● **Text excerpt**
■ ■ ■ ■

Gwendolyn Timberlake, a St. Paul dentist, has been a focus of complaints and disciplinary action by the Minnesota Board of Dentistry since 2000. But until Timberlake became delinquent on her taxes, the state let her keep practicing dentistry.

The Board of Dentistry licenses dental professionals and enforces state laws and regulations governing dental care. When dentists get in trouble, the board metes out punishment in conjunction with the state attorney general.

Since 2000, Timberlake has repeatedly found herself before the board to answer for deficiencies in infection control, recordkeeping, unprofessional conduct and other problems.

In 2004, the board put conditions on Timberlake's license based on "substandard periodontal care, substandard prosthodontic care, unprofessional conduct [prosthodontic work that was billed for but not completed], as well as continuing concerns" about recordkeeping and infection control, according to Marshall Shragg, executive director of the Board of Dentistry.

More conditions were placed on Timberlake's license last year, but in April the board found she wasn't following the proper procedures to keep her instruments sterile, her patient records and X-rays were inadequate, and she still wasn't keeping up with the proper course work.

■ ■ ■ ■

● **Tasks to carry out**
a. Decide whether each statement agrees with the passage on Gwendolyn Timberlake. Answer yes or no and quote the words of the passage that settle it.
(i) The Board of Dentistry licenses dental professionals.
(ii) Timberlake practices dentistry in Minneapolis.
(iii) In April the board found her patient records and X-rays were adequate.
b. Please answer these questions from the passage on Gwendolyn Timberlake:
(i) Who is the executive director of the Board of Dentistry?
(ii) With whom does the board mete out punishment?
(iii) Since what year has Timberlake been a focus of complaints and disciplinary action?

■ ■ ■ ■

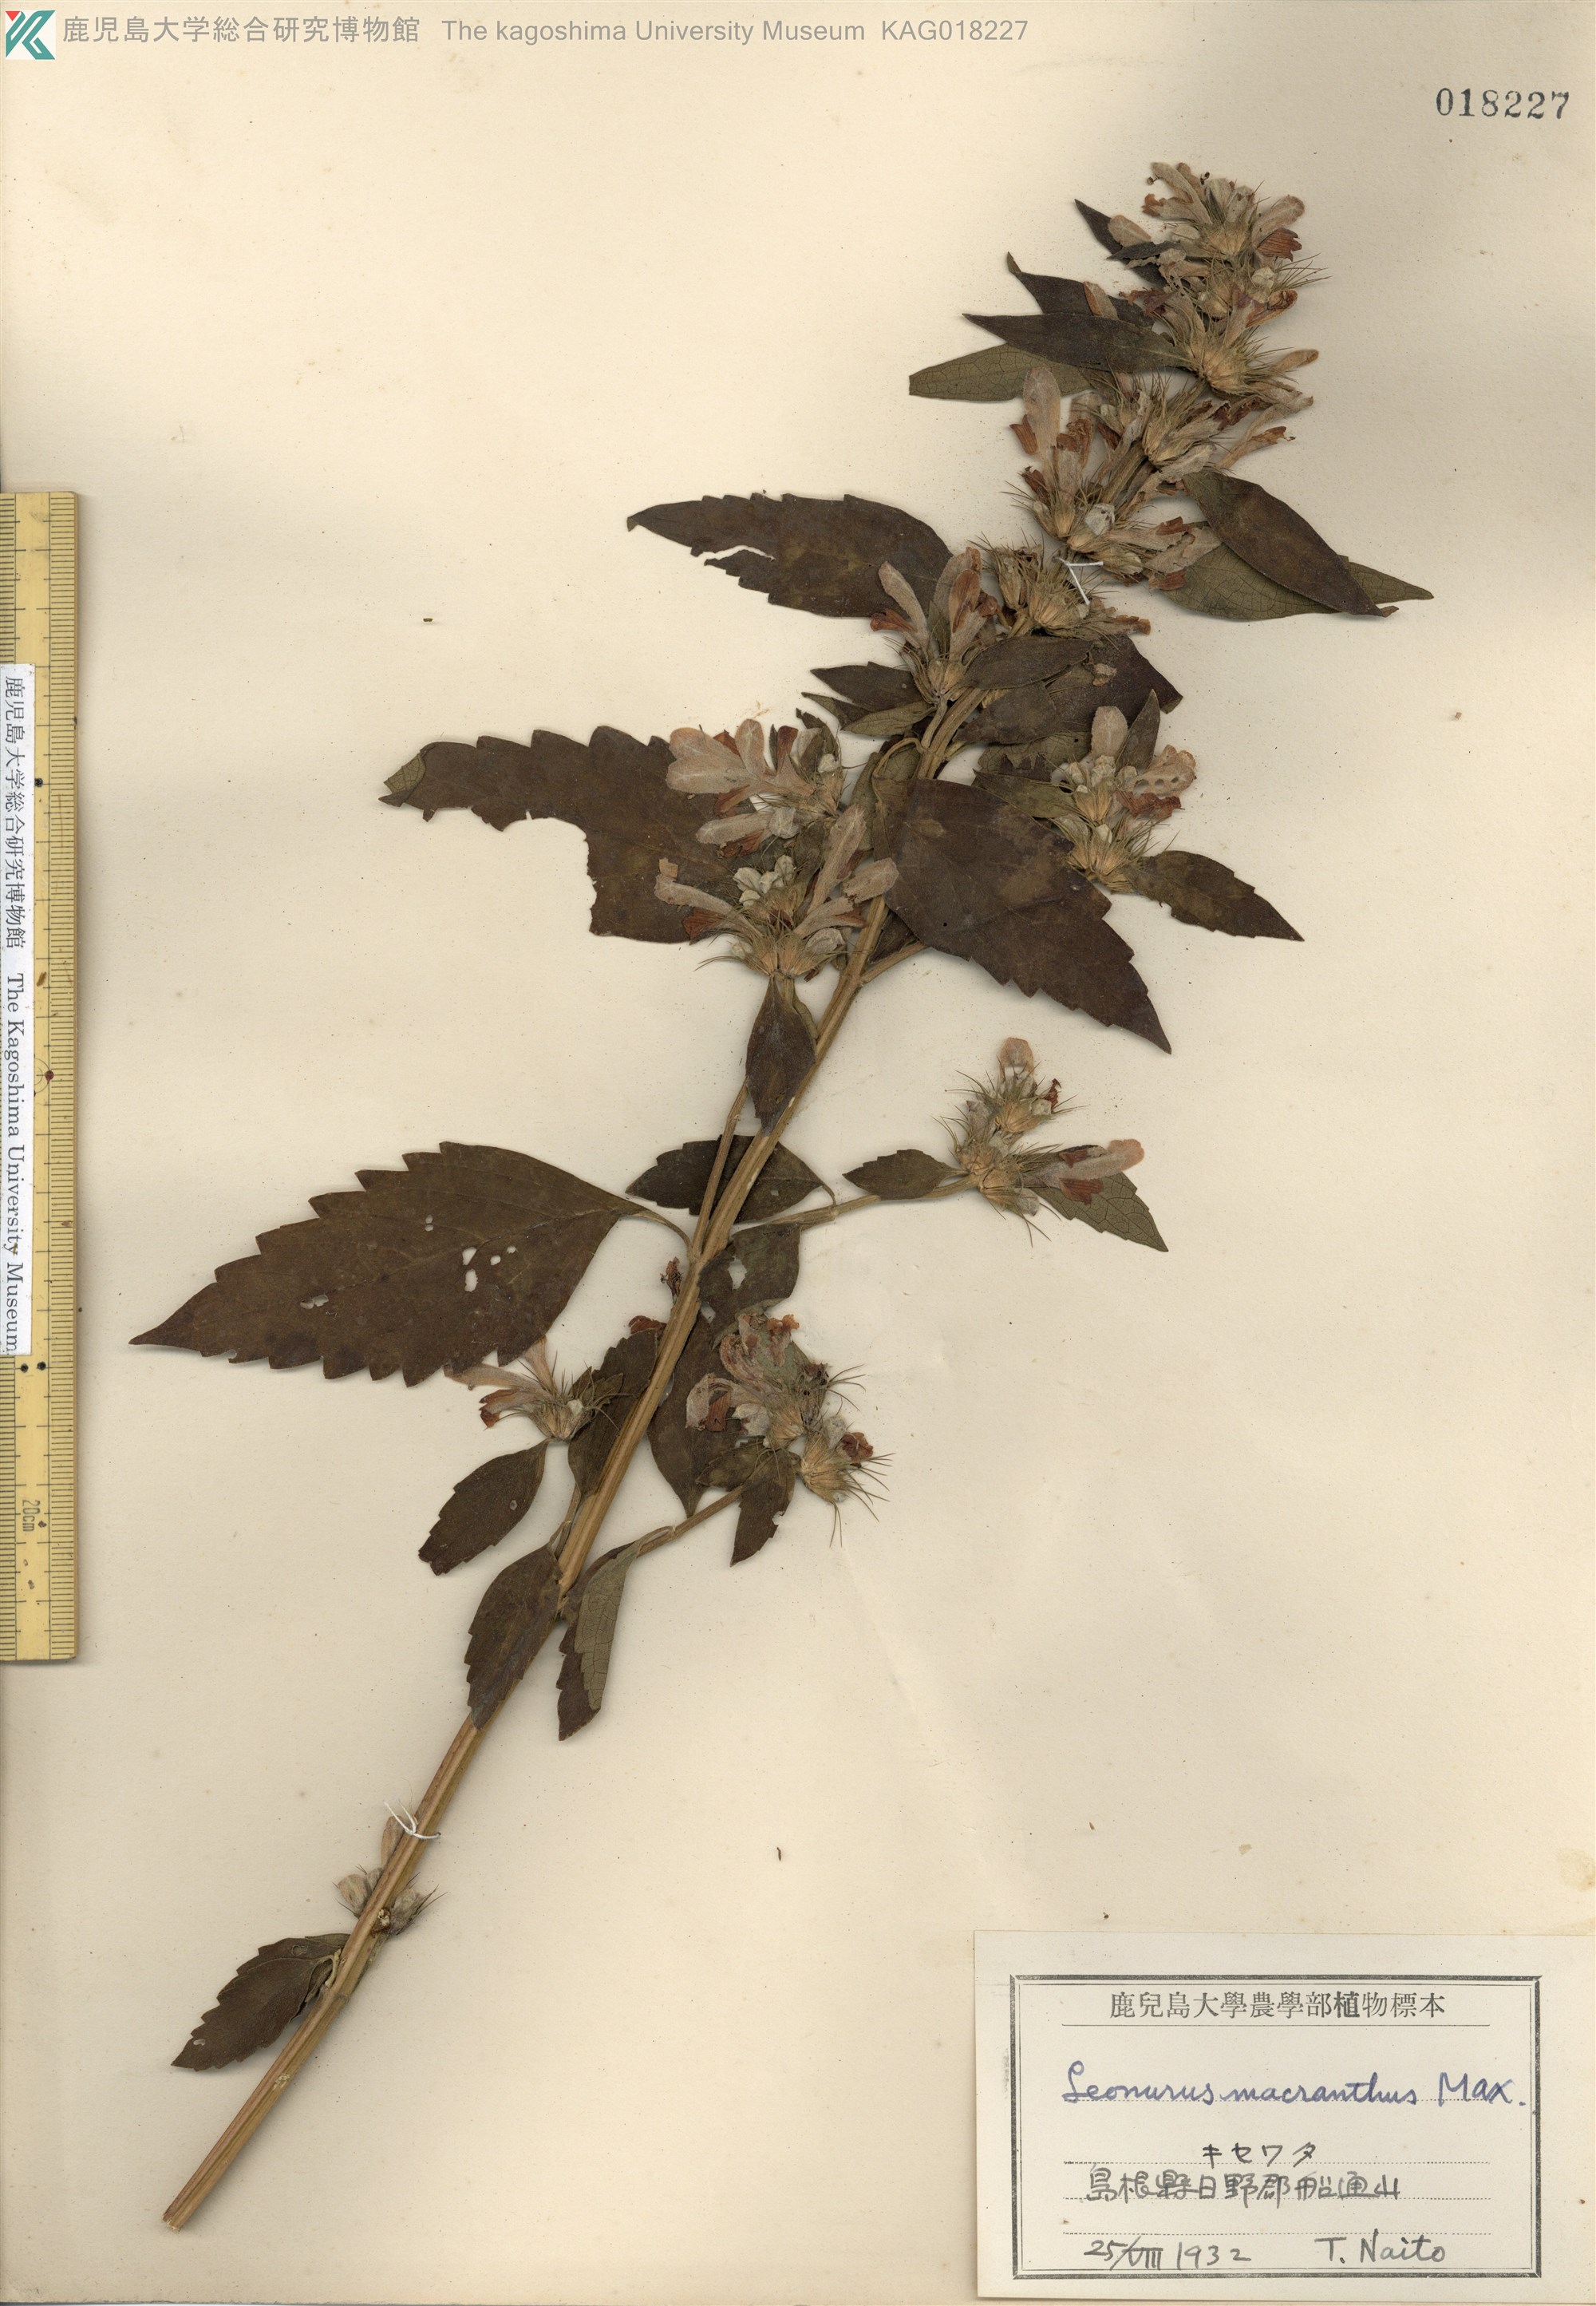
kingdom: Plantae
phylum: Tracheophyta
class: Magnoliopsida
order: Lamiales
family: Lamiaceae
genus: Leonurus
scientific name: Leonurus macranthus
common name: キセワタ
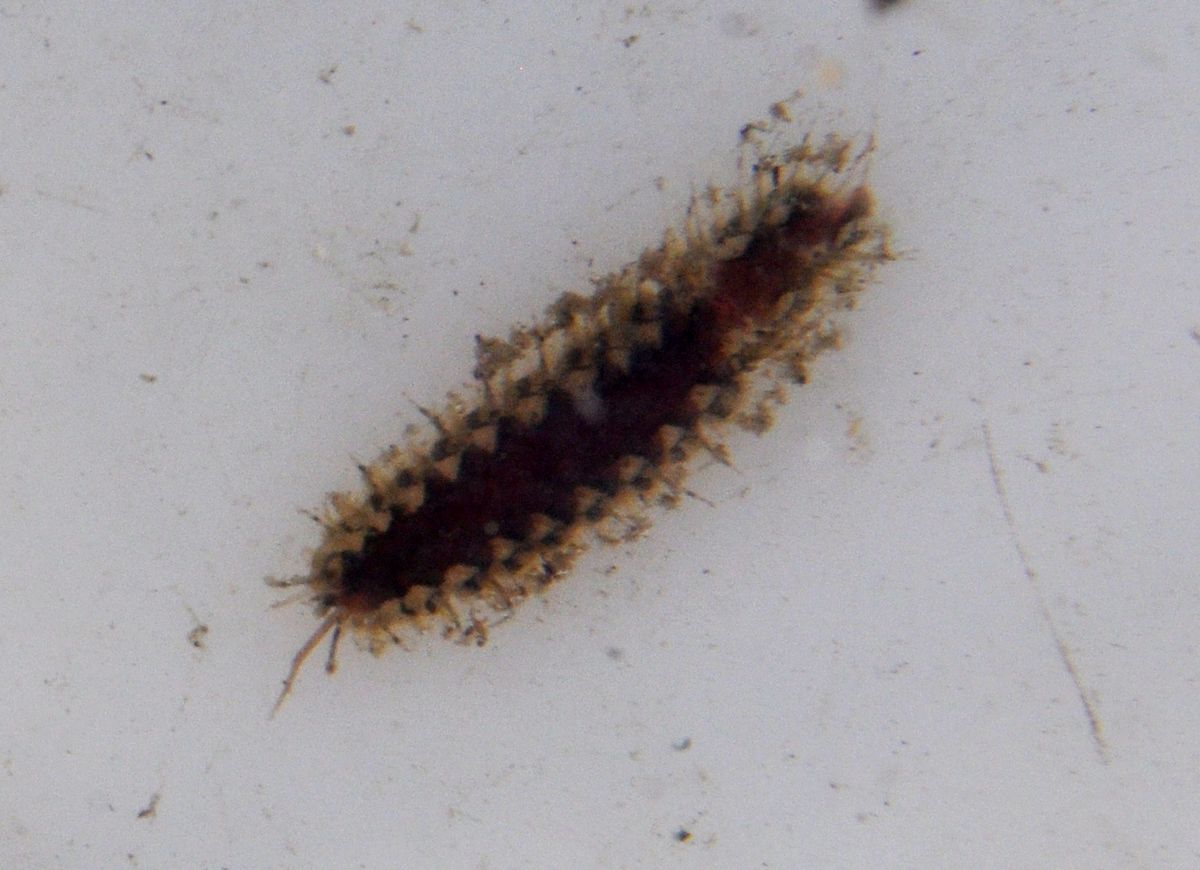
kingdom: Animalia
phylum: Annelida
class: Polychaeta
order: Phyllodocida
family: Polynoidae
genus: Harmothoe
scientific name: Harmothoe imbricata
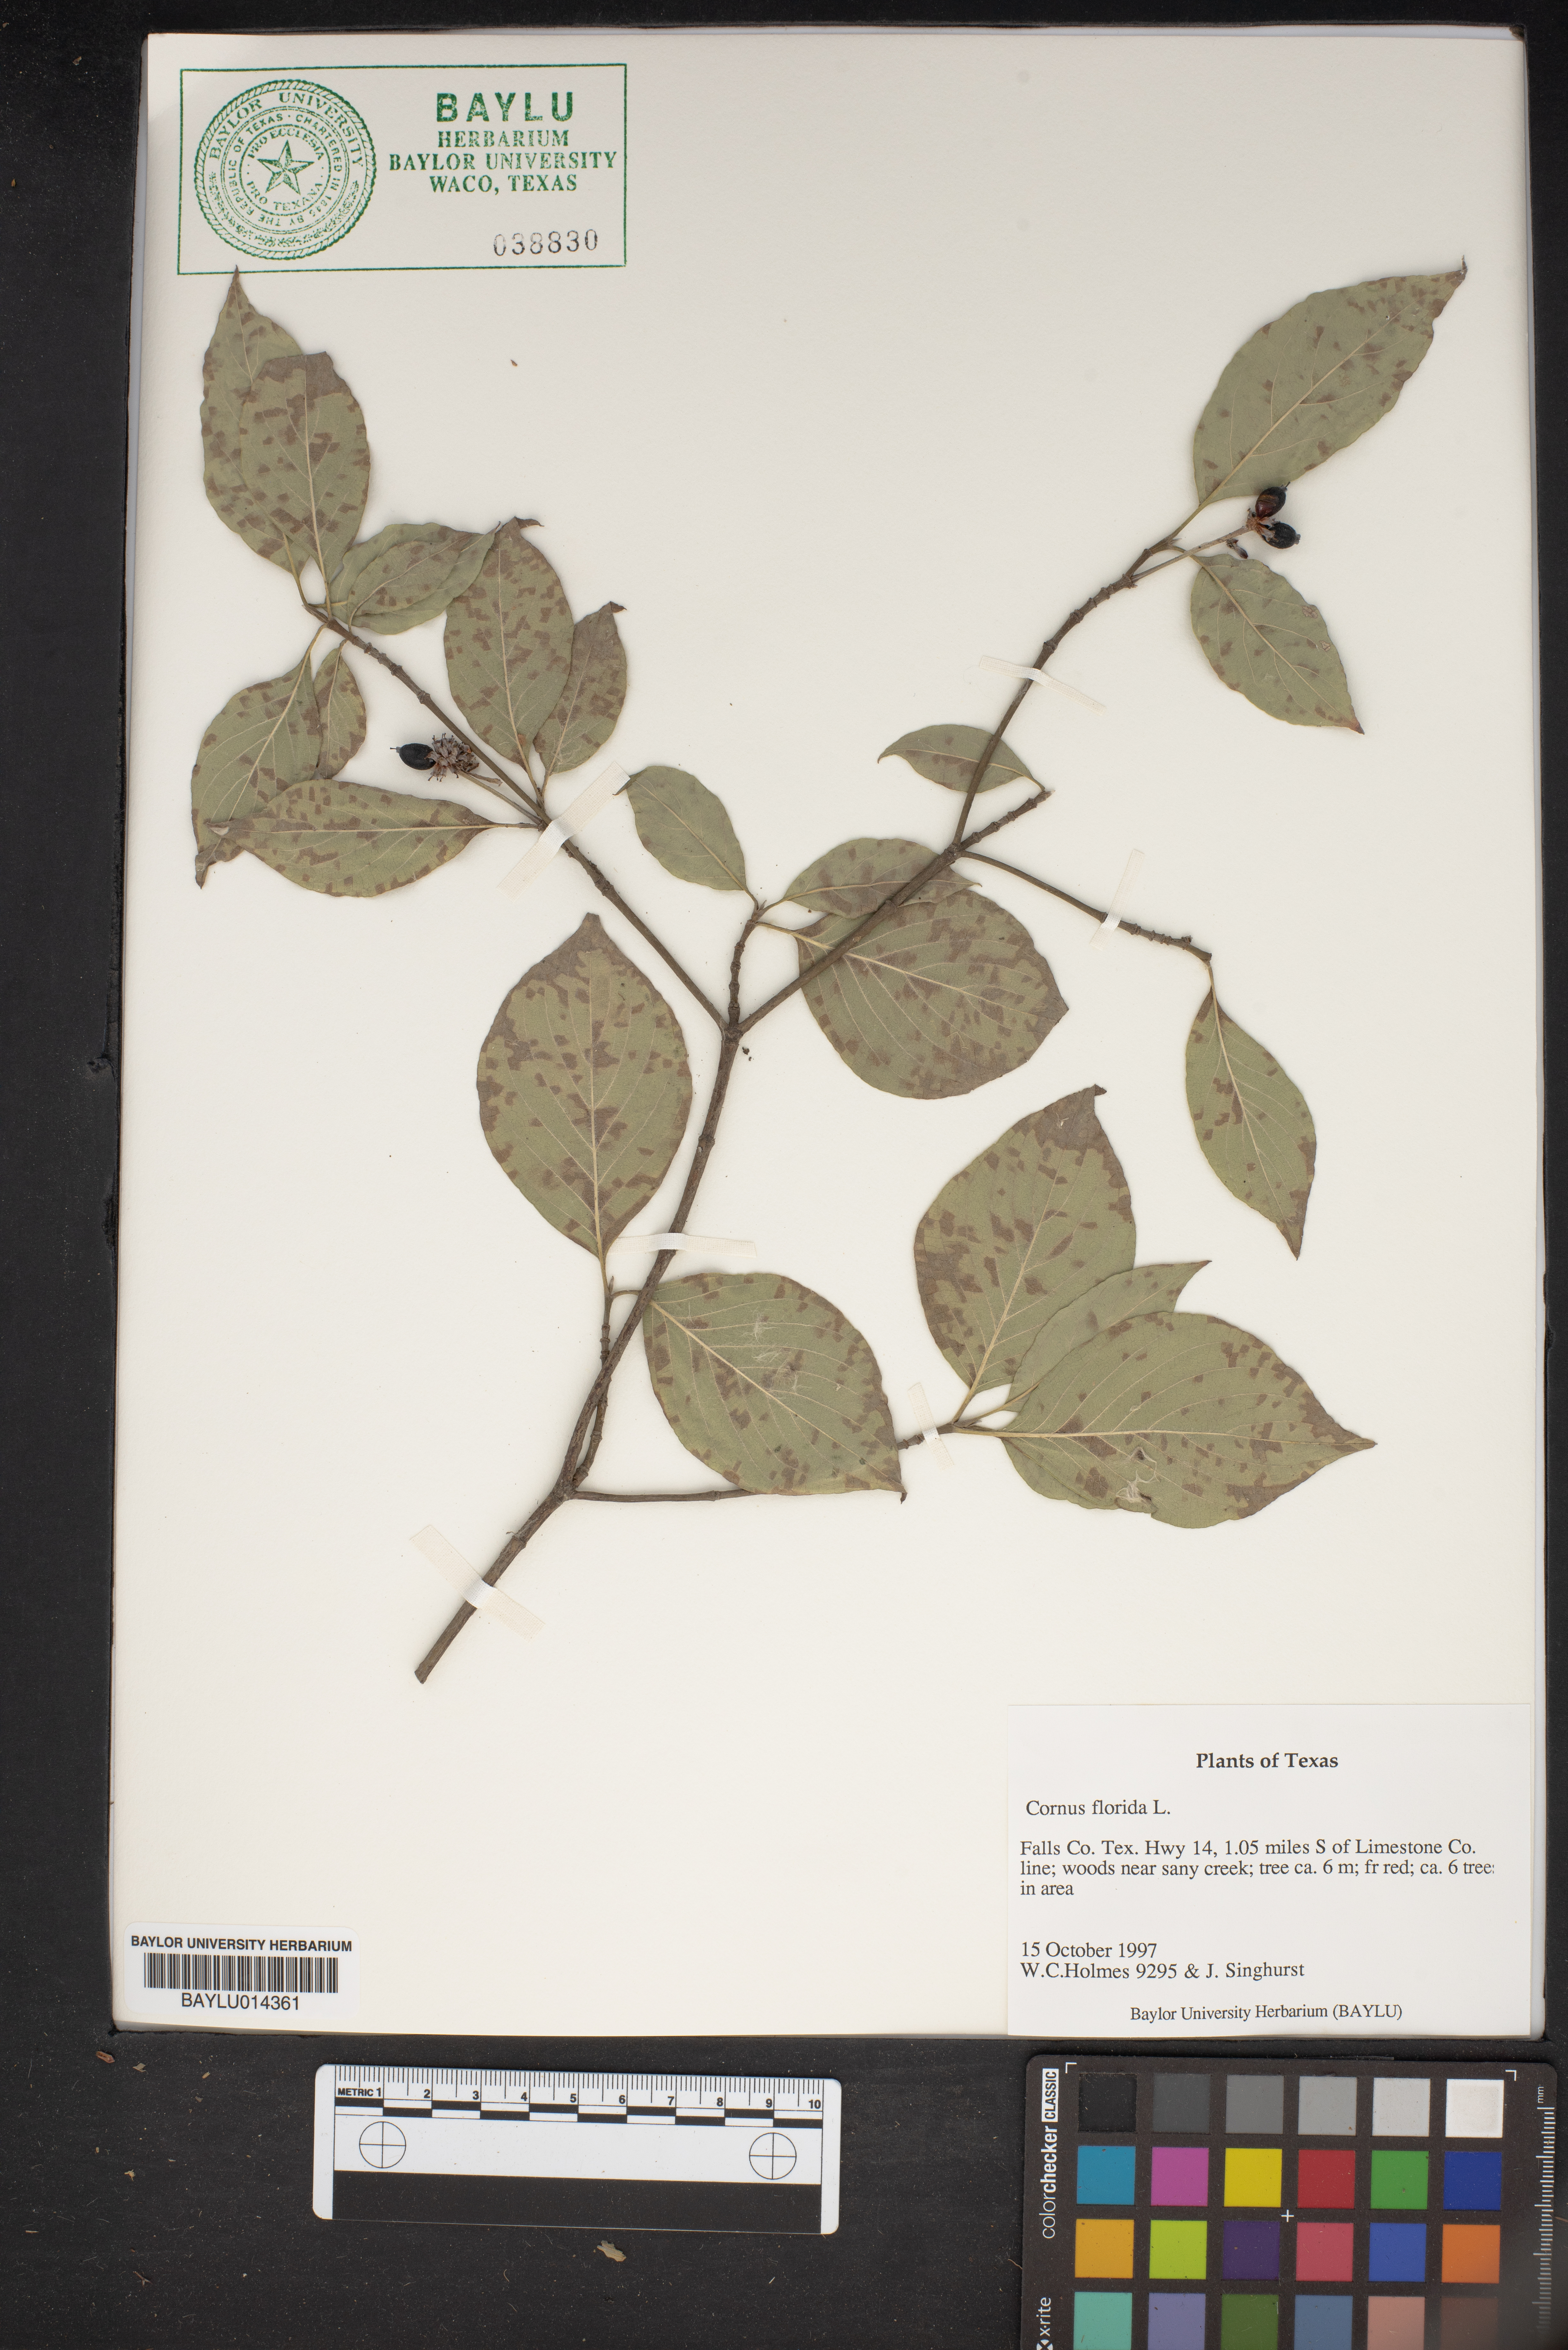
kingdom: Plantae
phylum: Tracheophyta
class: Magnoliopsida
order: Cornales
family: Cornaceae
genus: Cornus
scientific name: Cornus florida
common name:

■ ■ ■ ■

● **Expected outputs**
a.
(i) Yes: "The Board of Dentistry licenses dental professionals"
(ii) No: "a St. Paul dentist"
(iii) No: "her patient records and X-rays were inadequate"

b.
(i) Marshall Shragg
(ii) The state attorney general
(iii) 2000